Exatamente a meia noite e um segundo um projétil perfurou o crânio de Emanuelle que, imediatamente, caiu morto e ali ficou sem que ninguém soubesse exatamente quem ele era. A foto daquela jovem, em meio a lama, nunca mais foi encontrada.
Em uma apartamento em Paris, Victória cantava uma velha canção a Edgar que, sem saber, acabara de tornar-se mais um órfão de uma guerra sangrenta e cruel.

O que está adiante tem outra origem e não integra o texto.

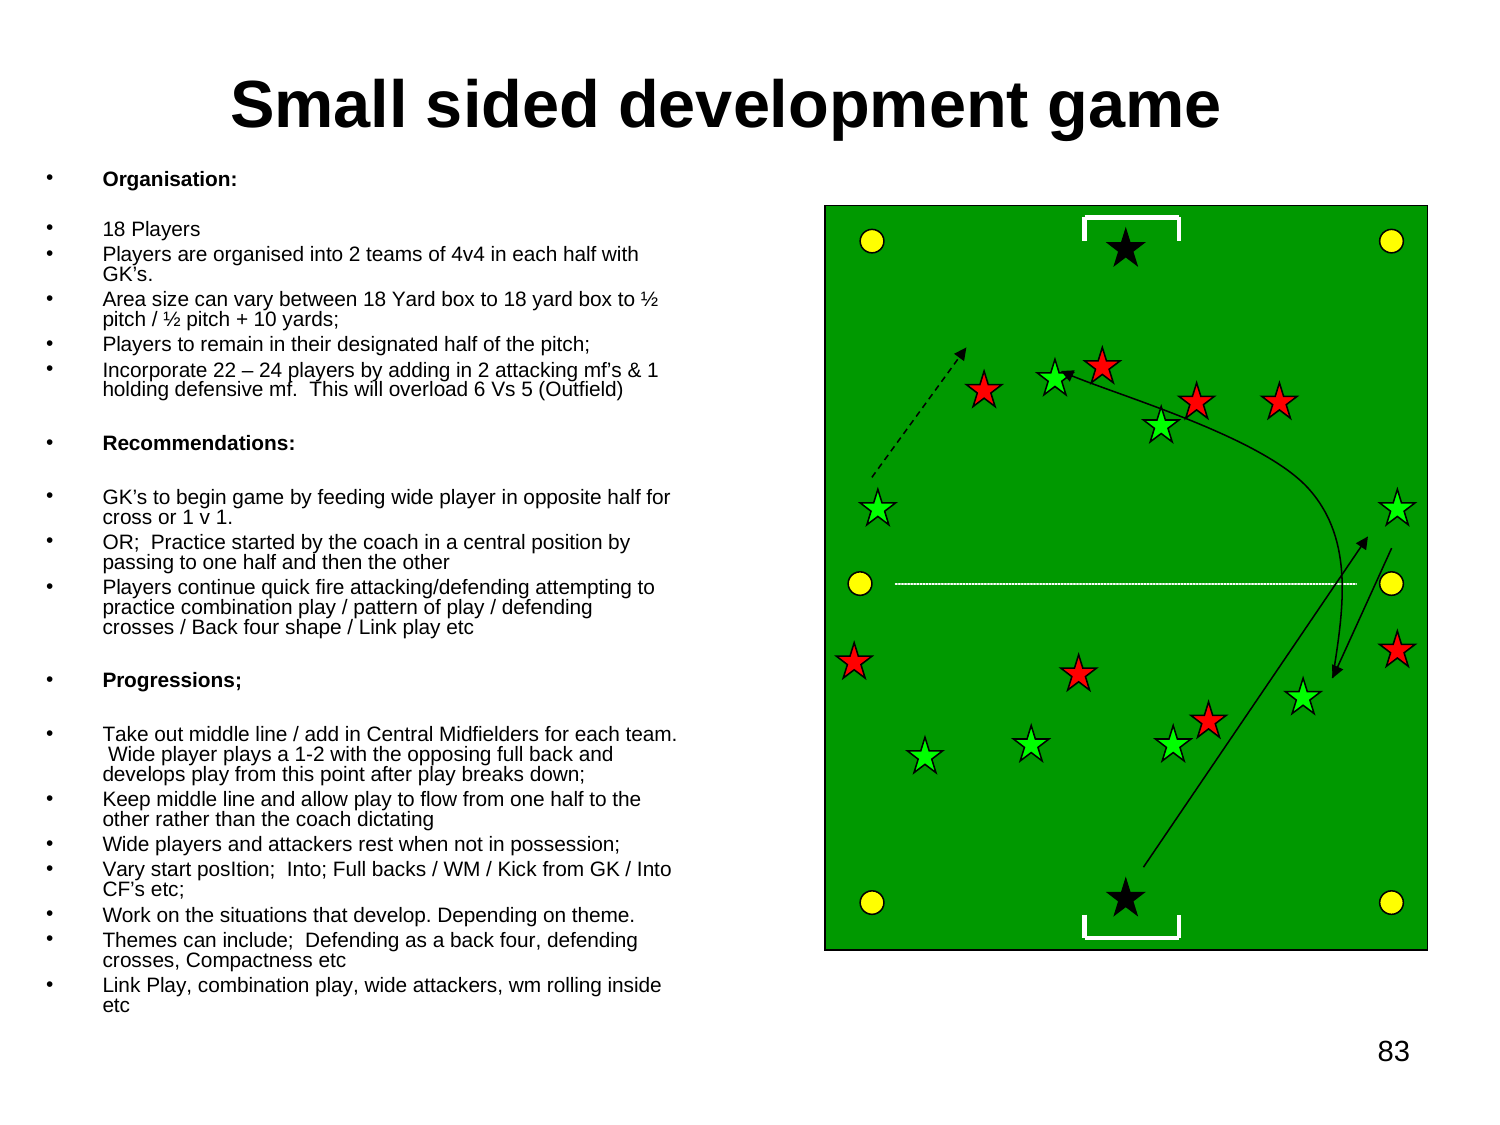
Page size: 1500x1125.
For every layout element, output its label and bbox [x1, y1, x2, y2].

O que se sabe sobre ela é que quase nada Victória teria a comemorar com Edgar, seu querido bebe, a apenas um segundo depois da meia noite do dia 1 de janeiro de 1915. Paris, a meia noite e um segundo, era agora uma "Cidade Vazia"... Sim, Paris, apesar de todo agito, tornara-se uma cidade sem vida, onde o medo e ansiedade tomava todos os cantos da cidade. E seria por uma cidade sombria e vazia que aquela jovem caminharia por alguns poucos anos, até também desaparecer, deixando Edgar entregue a uma vida desafortunada.